Aug 13, 2024    #how-to   #git  

Introduction

I want to kick off this series of articles on git with the humble commit. Commits are the basic unit of change in your codebase. Like an atom, you cannot break things down any further than a commit1. Git automatically keeps track of which files were changed, who changed them, and when. It is up to YOU, however, to decide what information is added to that commit to give context to others or your future self about the changes.

To expand on this, let’s break down the two (user definable) attributes of a commit. When we make a commit, we get to say what message is attached to it, and what changes to include. We’ll start with what makes a good commit message, and then move on to considering how to structure your changes by deciding which file changes should be included in one commit vs another.

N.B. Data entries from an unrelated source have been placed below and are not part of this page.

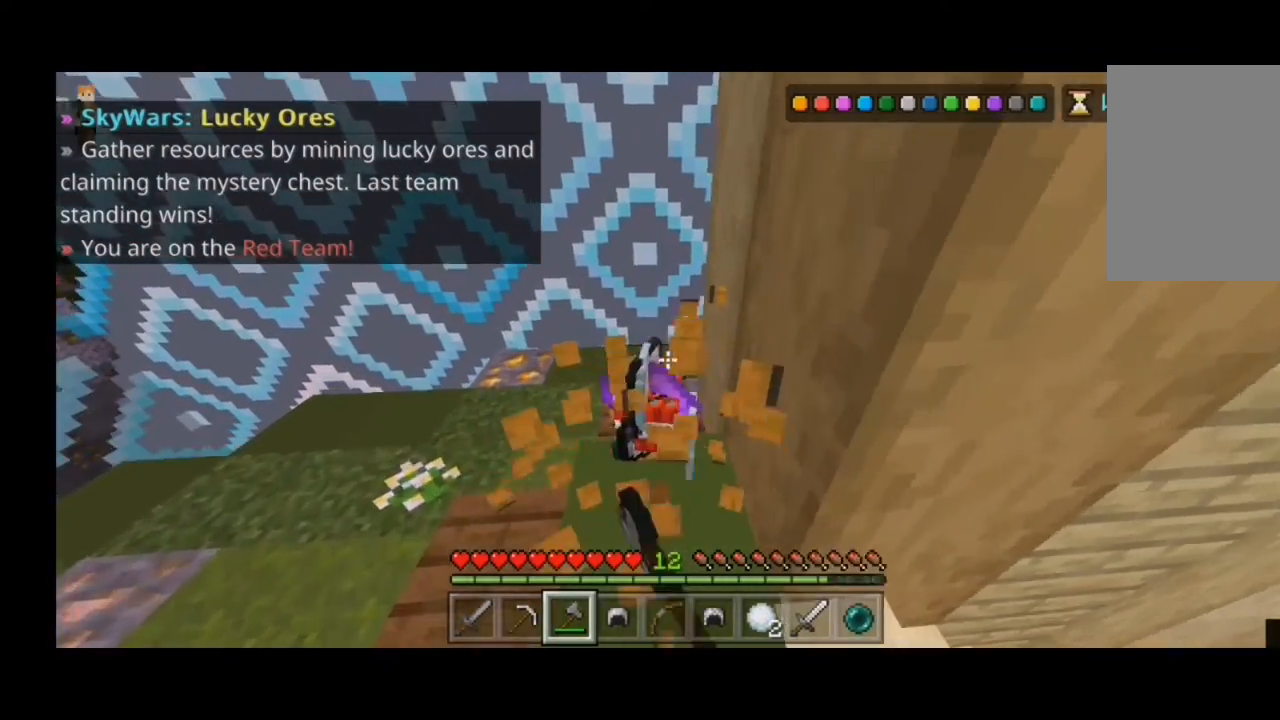
{"keys": [], "mouse": [], "events": []}
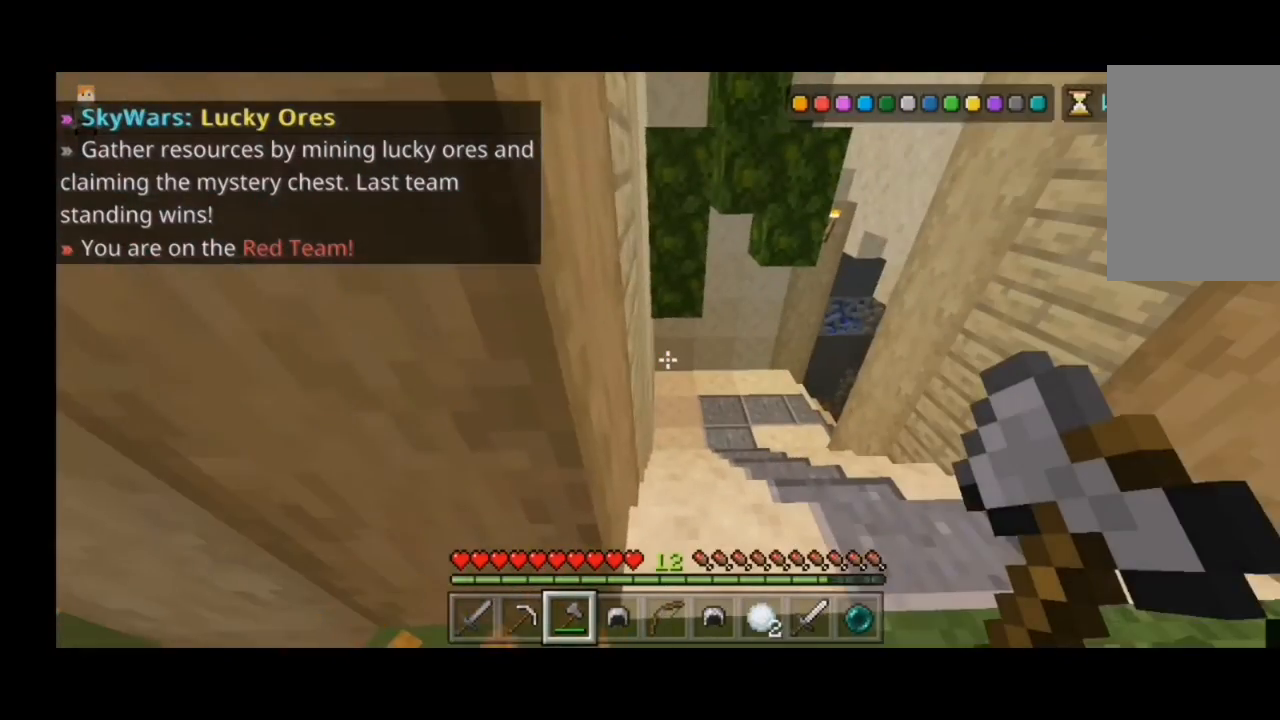
{"keys": ["a", "w"], "mouse": [], "events": [[267, "a", "down"], [467, "w", "down"]]}
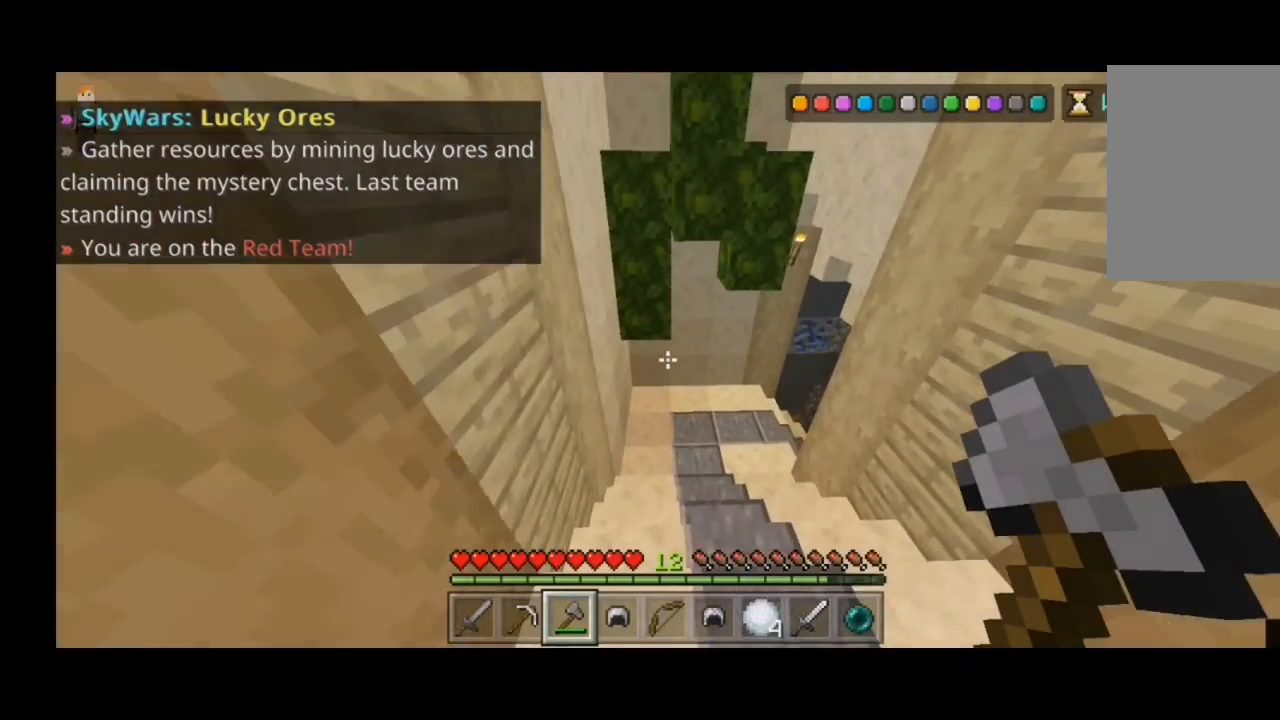
{"keys": ["a", "w"], "mouse": [], "events": []}
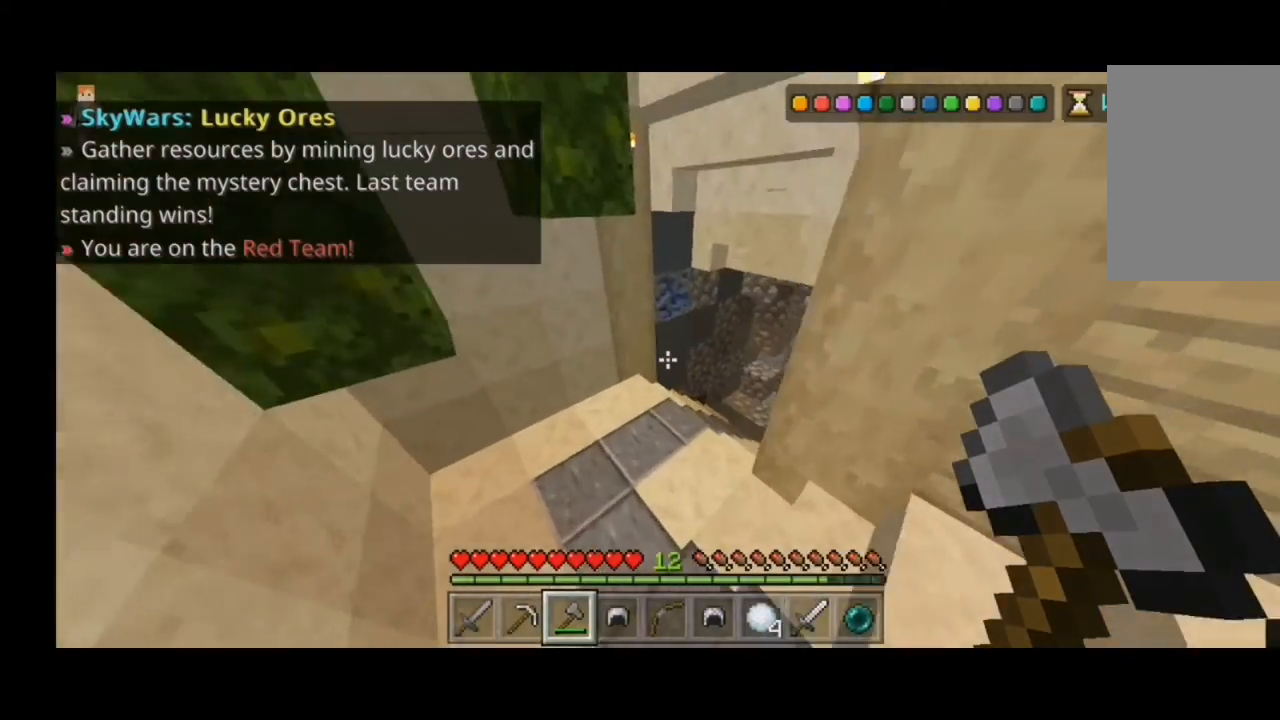
{"keys": ["w"], "mouse": [], "events": [[467, "a", "up"]]}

What makes a good commit message

The message heading

Writing a commit message is a time for you to step back and think about the changes you’ve made. What problem were you trying to address by making these changes? What is expected outcome in the application as a result of those changes? Git can tell you via the diff that you made a function called 'get_latest_foo()' in foo_handler.rs, only the mind that wrote the function can say why you wrote get_latest_foo().

If you’ve ever tried to debug a problem and walk through the commit history to find when a bug was introduced, you may have experienced the pain of lousy commit messages. Changed some stuff does not spark joy. Updated Controller, though slightly more descriptive, still does not help the reader to understand anything about the change beyond what was changed.

It is critical to recognize that commits are more than just a way to back up your work onto a remote server (e.g. GitHub). Commits are a developer’s first and most valuable source of clues as to why the application is behaving the way it is. Their efforts can either be aided by a helpful commit message like Move foo retrieval logic to dedicated handler or hindered by a message like wip updates.

The header should be short (~50 characters according to Linus Torvolds, the creator of git) though this is not a hard requirement. It should be short enough to grok quickly, and state in the imperative2 mood what was changed.

The message body

If you have a good heading on your commit message, you’re good right? One could argue this the header (the first line of the commit message) is all that is necessary in a commit message, after all, the first line is all you would see in the standard git log, but the body of a commit provides a great place to describe in full prose the intent of your change.

When adding a body, you are required to have at least (but preferably only) one blank line between the header and the body:

This is the heading

This is the body of the message. I'm going to put much more content
here since I have more room here.

This is the place for you to provide all the essential context around why this change was made. Why was this change necessary? Is this being done in preparation for any future changes? What is the practical effect on the application/system as a result of this change? If the changes you made seem a bit odd at first glance (for example, not re-using existing functionality that accomplishes your task but instead implementing it from scratch) this is a great place to explain why the obvious approach was not suitable and why this approach is better.

You are basically trying to mind read your (or your coworker’s) future mind when they are looking back at your code. This may seem like an impossible task, but with practice as well as seeing examples of great commits (and even not-so-great commits) you will get a sense of what information is useful.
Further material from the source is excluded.